INPUT DATA -
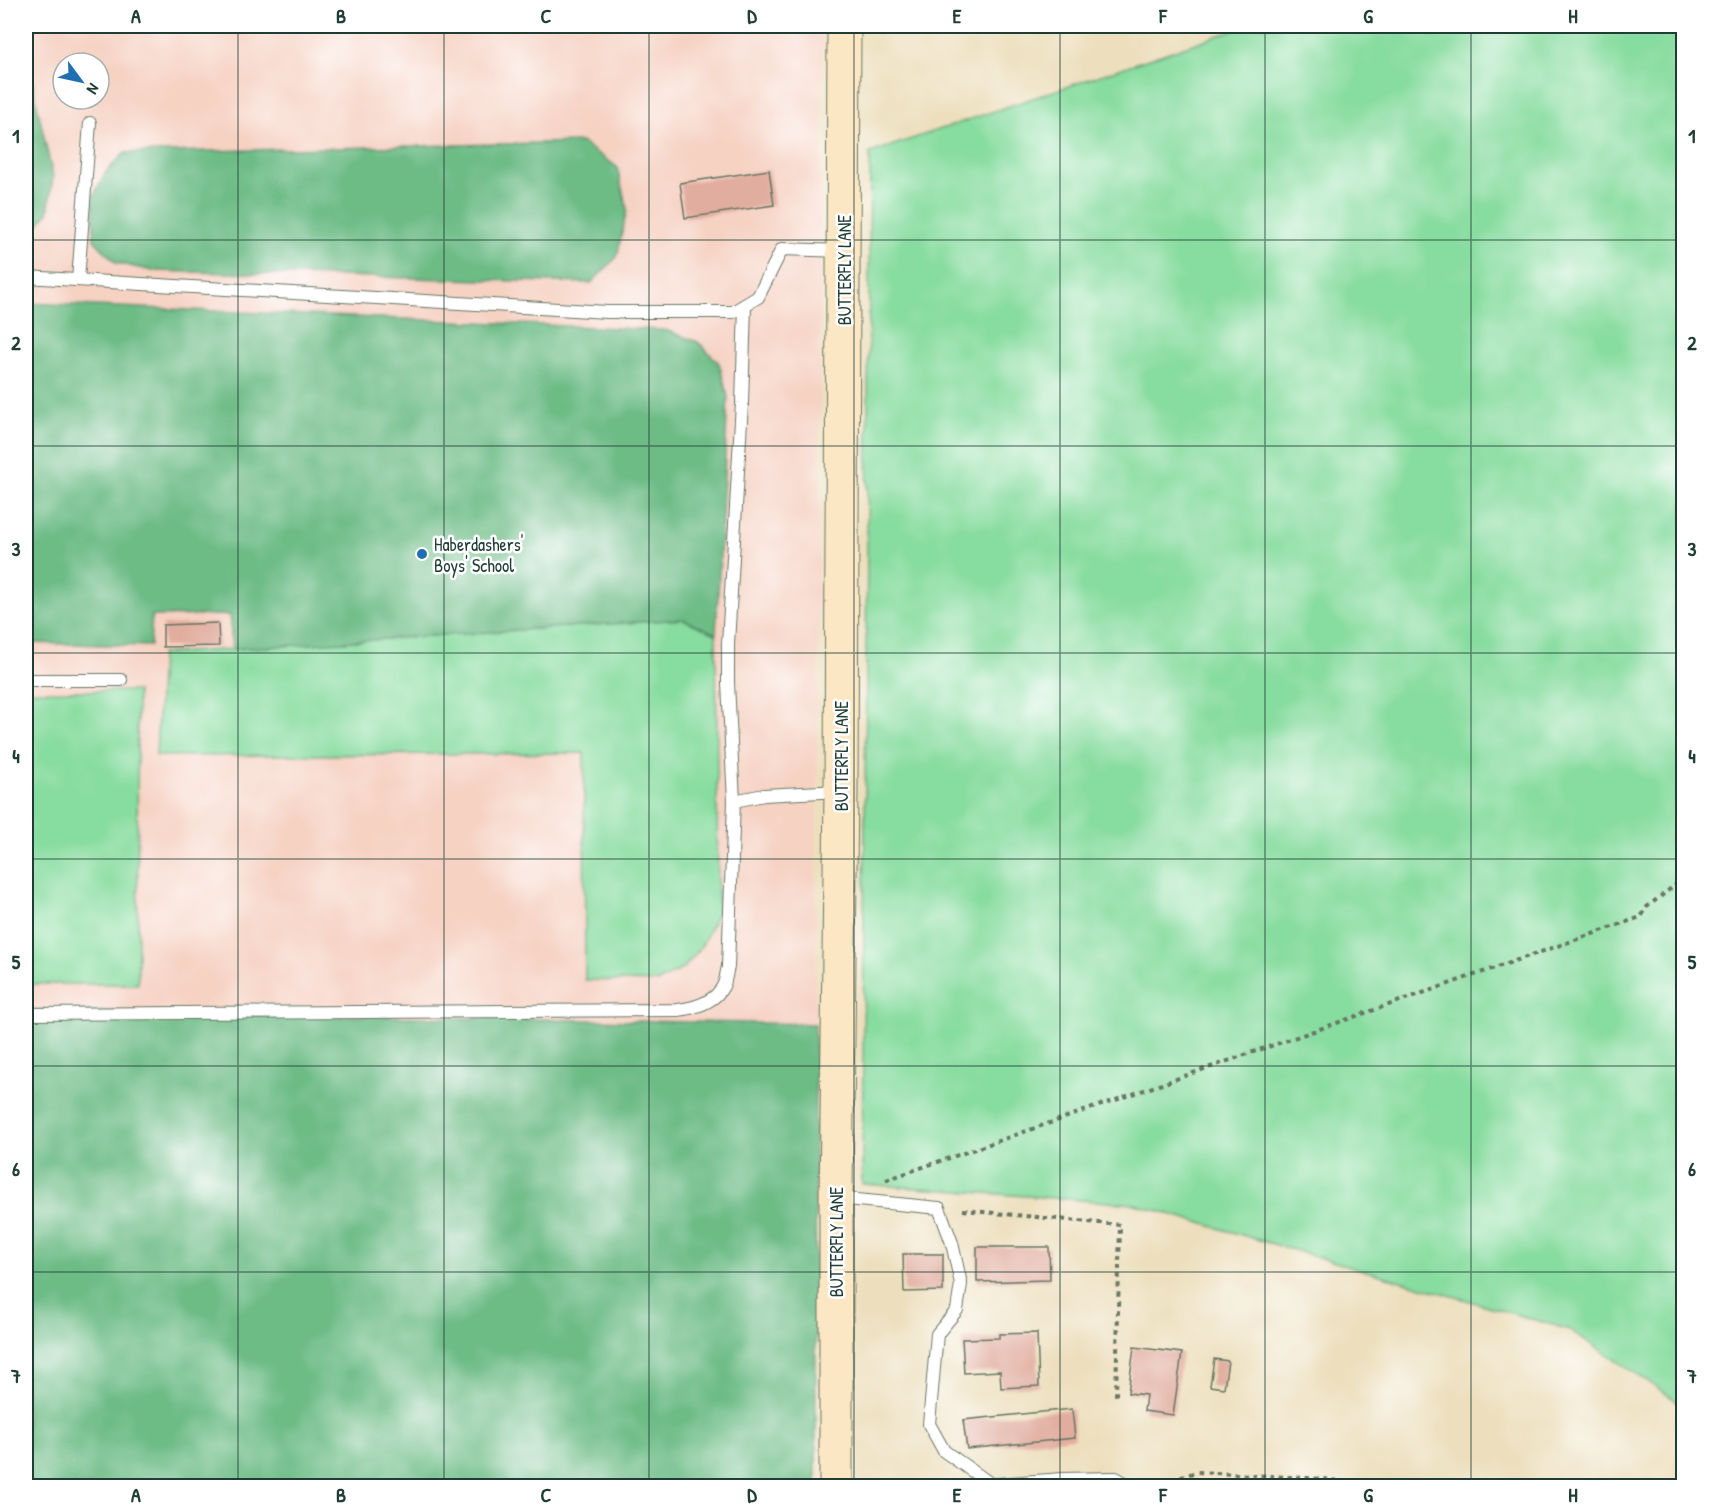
<svg xmlns="http://www.w3.org/2000/svg" width="1709" height="1512" font-family="'Patrick Hand',sans-serif">
<rect width="100%" height="100%" fill="#fff"/>
<filter id="ink" filterUnits="userSpaceOnUse"><feTurbulence type="fractalNoise" baseFrequency=".0167" numOctaves="2"/><feDisplacementMap in="SourceGraphic" scale="12" xChannelSelector="R" yChannelSelector="G"/><feConvolveMatrix kernelMatrix="1 2 1 2 8 2 1 2 1" color-interpolation-filters="sRGB"/></filter>
<filter id="wash" filterUnits="userSpaceOnUse"><feTurbulence type="fractalNoise" baseFrequency=".008" numOctaves="4" result="noise"/><feDisplacementMap in="SourceGraphic" scale="24" xChannelSelector="R" yChannelSelector="G"/><feGaussianBlur stdDeviation="1.35" result="paint"/><feColorMatrix in="noise" values="0 0 0 0 0 0 0 0 0 0 0 0 0 0 0 0 0 1.4 0 .05"/><feComposite in="paint" operator="in"/></filter>
<g filter="url(#wash)">
<rect width="100%" height="100%" fill="#eddfbd"/>
<path fill="#f6d2c3" fill-rule="evenodd" d="M26,26H823L815,1024L26,1010ZM63,63H99V99H63Z"/>
<g fill="#87dc9f" stroke="#538c6a" stroke-width="1.5">
<path d="M1246,26H1683V1405L1570,1330L1135,1204L862,1184L870,153Z"/>
<path d="M683,619L716,634L718,911L701,947L684,968L658,982L585,980L584,753L156,756L161,654Z"/>
<path d="M26,691H137L138,984H26Z"/>
</g>
<g fill="#6dbc86" stroke="#467c5d" stroke-width="1.5">
<path d="M26,56L53,177L48,213L26,239Z"/>
<path d="M581,142L617,167L627,209L617,257L591,283L153,271L116,263L94,240L93,197L105,173L125,153Z"/>
<path d="M26,303L665,330L698,342L719,363L728,397L716,634L683,619L232,649L230,615L152,616L150,646L26,643Z"/>
<path d="M26,1010L815,1024L816,1486H26Z"/>
</g>
<g id="blocks">
<g fill="#e1ad9f">
<path d="M769,170L774,205L685,218L680,183Z"/>
<path d="M218,623L219,646L163,647V625Z"/>
<path d="M977,1247H1049L1050,1280L977,1282Z"/>
<path d="M903,1254H943V1291L904,1292Z"/>
<path d="M1037,1333L1039,1386L1001,1388L1000,1371L964,1373L962,1339L999,1338V1334Z"/>
<path d="M1134,1347L1182,1353L1173,1415L1144,1411L1146,1395L1128,1393Z"/>
<path d="M1214,1359L1228,1361L1224,1388L1210,1386Z"/>
<path d="M1072,1409L1075,1438L967,1449L963,1420Z"/>
</g>
</g>
</g>
<g filter="url(#ink)">
<use href="#blocks" fill-opacity="0" stroke="#677664" stroke-width="1.5"/>
<g fill="none" stroke-linecap="round" stroke-linejoin="round">
<defs>
<g id="lane">
<path d="M26,277L607,312H733L758,297L782,249L843,251"/>
<path d="M78,280L90,123"/>
<path d="M26,680H121"/>
<path d="M734,801L764,795L840,791"/>
<path d="M26,1014L678,1010C694,1008 715,1002 723,986C726,981 726,973 728,967L734,801L728,683V644L742,403L745,305"/>
<path d="M837,1198L939,1208L952,1243L961,1284L957,1310L937,1334L929,1424L944,1451L992,1485"/>
<path d="M972,1486L1062,1479L1116,1478L1130,1486"/>
</g>
<path id="secondary" d="M836,1486V1198L841,791L844,26"/>
</defs>
<use href="#lane" stroke="#677664" stroke-width="14"/>
<use href="#secondary" stroke="#677664" stroke-width="35"/>
<g stroke="#677664" stroke-width="4" stroke-dasharray="4.5 4.5" stroke-linecap="butt">
<path d="M886,1180L1641,917L1647,907L1684,878"/>
<path d="M963,1210L1120,1225L1116,1396"/>
<path d="M1155,1486L1196,1472L1324,1479L1373,1486"/>
</g>
<use href="#lane" stroke="#fff" stroke-width="12"/>
<use href="#secondary" stroke="#fbe7c3" stroke-width="33"/>
</g>
</g>
<path fill="none" stroke="#1f3d34" stroke-width="1.5" stroke-opacity="0.55" d="M238,26V1486M444,26V1486M649,26V1486M854,26V1486M1060,26V1486M1265,26V1486M1471,26V1486M26,240H1684M26,446H1684M26,653H1684M26,859H1684M26,1066H1684M26,1272H1684"/>
<circle fill="#1f6fb2" stroke="#fff" stroke-width="2" cx="422" cy="554" r="6"/>
<g text-anchor="middle" dominant-baseline="central" stroke-width="5" stroke-linejoin="round" paint-order="stroke">
<g font-size="18" fill="#1f3d34" stroke="#fff">
<text transform="translate(844 270) rotate(-90)">BUTTERFLY LANE</text>
<text transform="translate(841 756) rotate(-90)">BUTTERFLY LANE</text>
<text transform="translate(836 1242) rotate(-90)">BUTTERFLY LANE</text>
</g>
<g font-size="18" fill="#1f3d34" stroke="#fff" text-anchor="start">
<text x="434" y="544">Haberdashers'<tspan x="434" dy="21">Boys' School</tspan></text>
</g>
</g>
<rect width="1709" height="1512" fill="none" stroke="#fff" stroke-width="66"/>
<g transform="translate(81 81) rotate(123)"><circle r="28" fill="#ffffff" stroke="#a5b1ae" stroke-width="1.5"/>
<path d="M0-4.5L10 22L0 15L-10 22Z" fill="#1f6fb2"/>
<text y="-9" font-size="16" font-weight="bold" text-anchor="middle" fill="#1f3d34">N</text>
</g>
<rect x="33" y="33" width="1643" height="1446" fill="none" stroke="#1f3d34" stroke-width="2"/>
<g font-size="20" text-anchor="middle" font-weight="bold" fill="#1f3d34">
<text x="136" y="23">A</text>
<text x="341" y="23">B</text>
<text x="546" y="23">C</text>
<text x="752" y="23">D</text>
<text x="957" y="23">E</text>
<text x="1163" y="23">F</text>
<text x="1368" y="23">G</text>
<text x="1573" y="23">H</text>
<text x="16" y="143">1</text>
<text x="1692" y="143">1</text>
<text x="16" y="350">2</text>
<text x="1692" y="350">2</text>
<text x="16" y="556">3</text>
<text x="1692" y="556">3</text>
<text x="16" y="763">4</text>
<text x="1692" y="763">4</text>
<text x="16" y="969">5</text>
<text x="1692" y="969">5</text>
<text x="16" y="1176">6</text>
<text x="1692" y="1176">6</text>
<text x="16" y="1383">7</text>
<text x="1692" y="1383">7</text>
<text x="136" y="1502">A</text>
<text x="341" y="1502">B</text>
<text x="546" y="1502">C</text>
<text x="752" y="1502">D</text>
<text x="957" y="1502">E</text>
<text x="1163" y="1502">F</text>
<text x="1368" y="1502">G</text>
<text x="1573" y="1502">H</text>
</g>
</svg>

PROBLEM TO SOLVE -
The material should be returned verbatim, with all images omitted.

TASK RESPONSE -
<svg xmlns="http://www.w3.org/2000/svg" width="1709" height="1512" font-family="'Patrick Hand',sans-serif">
<rect width="100%" height="100%" fill="#fff"/>
<filter id="ink" filterUnits="userSpaceOnUse"><feTurbulence type="fractalNoise" baseFrequency=".0167" numOctaves="2"/><feDisplacementMap in="SourceGraphic" scale="12" xChannelSelector="R" yChannelSelector="G"/><feConvolveMatrix kernelMatrix="1 2 1 2 8 2 1 2 1" color-interpolation-filters="sRGB"/></filter>
<filter id="wash" filterUnits="userSpaceOnUse"><feTurbulence type="fractalNoise" baseFrequency=".008" numOctaves="4" result="noise"/><feDisplacementMap in="SourceGraphic" scale="24" xChannelSelector="R" yChannelSelector="G"/><feGaussianBlur stdDeviation="1.35" result="paint"/><feColorMatrix in="noise" values="0 0 0 0 0 0 0 0 0 0 0 0 0 0 0 0 0 1.4 0 .05"/><feComposite in="paint" operator="in"/></filter>
<g filter="url(#wash)">
<rect width="100%" height="100%" fill="#eddfbd"/>
<path fill="#f6d2c3" fill-rule="evenodd" d="M26,26H823L815,1024L26,1010ZM63,63H99V99H63Z"/>
<g fill="#87dc9f" stroke="#538c6a" stroke-width="1.5">
<path d="M1246,26H1683V1405L1570,1330L1135,1204L862,1184L870,153Z"/>
<path d="M683,619L716,634L718,911L701,947L684,968L658,982L585,980L584,753L156,756L161,654Z"/>
<path d="M26,691H137L138,984H26Z"/>
</g>
<g fill="#6dbc86" stroke="#467c5d" stroke-width="1.5">
<path d="M26,56L53,177L48,213L26,239Z"/>
<path d="M581,142L617,167L627,209L617,257L591,283L153,271L116,263L94,240L93,197L105,173L125,153Z"/>
<path d="M26,303L665,330L698,342L719,363L728,397L716,634L683,619L232,649L230,615L152,616L150,646L26,643Z"/>
<path d="M26,1010L815,1024L816,1486H26Z"/>
</g>
<g id="blocks">
<g fill="#e1ad9f">
<path d="M769,170L774,205L685,218L680,183Z"/>
<path d="M218,623L219,646L163,647V625Z"/>
<path d="M977,1247H1049L1050,1280L977,1282Z"/>
<path d="M903,1254H943V1291L904,1292Z"/>
<path d="M1037,1333L1039,1386L1001,1388L1000,1371L964,1373L962,1339L999,1338V1334Z"/>
<path d="M1134,1347L1182,1353L1173,1415L1144,1411L1146,1395L1128,1393Z"/>
<path d="M1214,1359L1228,1361L1224,1388L1210,1386Z"/>
<path d="M1072,1409L1075,1438L967,1449L963,1420Z"/>
</g>
</g>
</g>
<g filter="url(#ink)">
<use href="#blocks" fill-opacity="0" stroke="#677664" stroke-width="1.5"/>
<g fill="none" stroke-linecap="round" stroke-linejoin="round">
<defs>
<g id="lane">
<path d="M26,277L607,312H733L758,297L782,249L843,251"/>
<path d="M78,280L90,123"/>
<path d="M26,680H121"/>
<path d="M734,801L764,795L840,791"/>
<path d="M26,1014L678,1010C694,1008 715,1002 723,986C726,981 726,973 728,967L734,801L728,683V644L742,403L745,305"/>
<path d="M837,1198L939,1208L952,1243L961,1284L957,1310L937,1334L929,1424L944,1451L992,1485"/>
<path d="M972,1486L1062,1479L1116,1478L1130,1486"/>
</g>
<path id="secondary" d="M836,1486V1198L841,791L844,26"/>
</defs>
<use href="#lane" stroke="#677664" stroke-width="14"/>
<use href="#secondary" stroke="#677664" stroke-width="35"/>
<g stroke="#677664" stroke-width="4" stroke-dasharray="4.5 4.5" stroke-linecap="butt">
<path d="M886,1180L1641,917L1647,907L1684,878"/>
<path d="M963,1210L1120,1225L1116,1396"/>
<path d="M1155,1486L1196,1472L1324,1479L1373,1486"/>
</g>
<use href="#lane" stroke="#fff" stroke-width="12"/>
<use href="#secondary" stroke="#fbe7c3" stroke-width="33"/>
</g>
</g>
<path fill="none" stroke="#1f3d34" stroke-width="1.5" stroke-opacity="0.55" d="M238,26V1486M444,26V1486M649,26V1486M854,26V1486M1060,26V1486M1265,26V1486M1471,26V1486M26,240H1684M26,446H1684M26,653H1684M26,859H1684M26,1066H1684M26,1272H1684"/>
<circle fill="#1f6fb2" stroke="#fff" stroke-width="2" cx="422" cy="554" r="6"/>
<g text-anchor="middle" dominant-baseline="central" stroke-width="5" stroke-linejoin="round" paint-order="stroke">
<g font-size="18" fill="#1f3d34" stroke="#fff">
<text transform="translate(844 270) rotate(-90)">BUTTERFLY LANE</text>
<text transform="translate(841 756) rotate(-90)">BUTTERFLY LANE</text>
<text transform="translate(836 1242) rotate(-90)">BUTTERFLY LANE</text>
</g>
<g font-size="18" fill="#1f3d34" stroke="#fff" text-anchor="start">
<text x="434" y="544">Haberdashers'<tspan x="434" dy="21">Boys' School</tspan></text>
</g>
</g>
<rect width="1709" height="1512" fill="none" stroke="#fff" stroke-width="66"/>
<g transform="translate(81 81) rotate(123)"><circle r="28" fill="#ffffff" stroke="#a5b1ae" stroke-width="1.5"/>
<path d="M0-4.5L10 22L0 15L-10 22Z" fill="#1f6fb2"/>
<text y="-9" font-size="16" font-weight="bold" text-anchor="middle" fill="#1f3d34">N</text>
</g>
<rect x="33" y="33" width="1643" height="1446" fill="none" stroke="#1f3d34" stroke-width="2"/>
<g font-size="20" text-anchor="middle" font-weight="bold" fill="#1f3d34">
<text x="136" y="23">A</text>
<text x="341" y="23">B</text>
<text x="546" y="23">C</text>
<text x="752" y="23">D</text>
<text x="957" y="23">E</text>
<text x="1163" y="23">F</text>
<text x="1368" y="23">G</text>
<text x="1573" y="23">H</text>
<text x="16" y="143">1</text>
<text x="1692" y="143">1</text>
<text x="16" y="350">2</text>
<text x="1692" y="350">2</text>
<text x="16" y="556">3</text>
<text x="1692" y="556">3</text>
<text x="16" y="763">4</text>
<text x="1692" y="763">4</text>
<text x="16" y="969">5</text>
<text x="1692" y="969">5</text>
<text x="16" y="1176">6</text>
<text x="1692" y="1176">6</text>
<text x="16" y="1383">7</text>
<text x="1692" y="1383">7</text>
<text x="136" y="1502">A</text>
<text x="341" y="1502">B</text>
<text x="546" y="1502">C</text>
<text x="752" y="1502">D</text>
<text x="957" y="1502">E</text>
<text x="1163" y="1502">F</text>
<text x="1368" y="1502">G</text>
<text x="1573" y="1502">H</text>
</g>
</svg>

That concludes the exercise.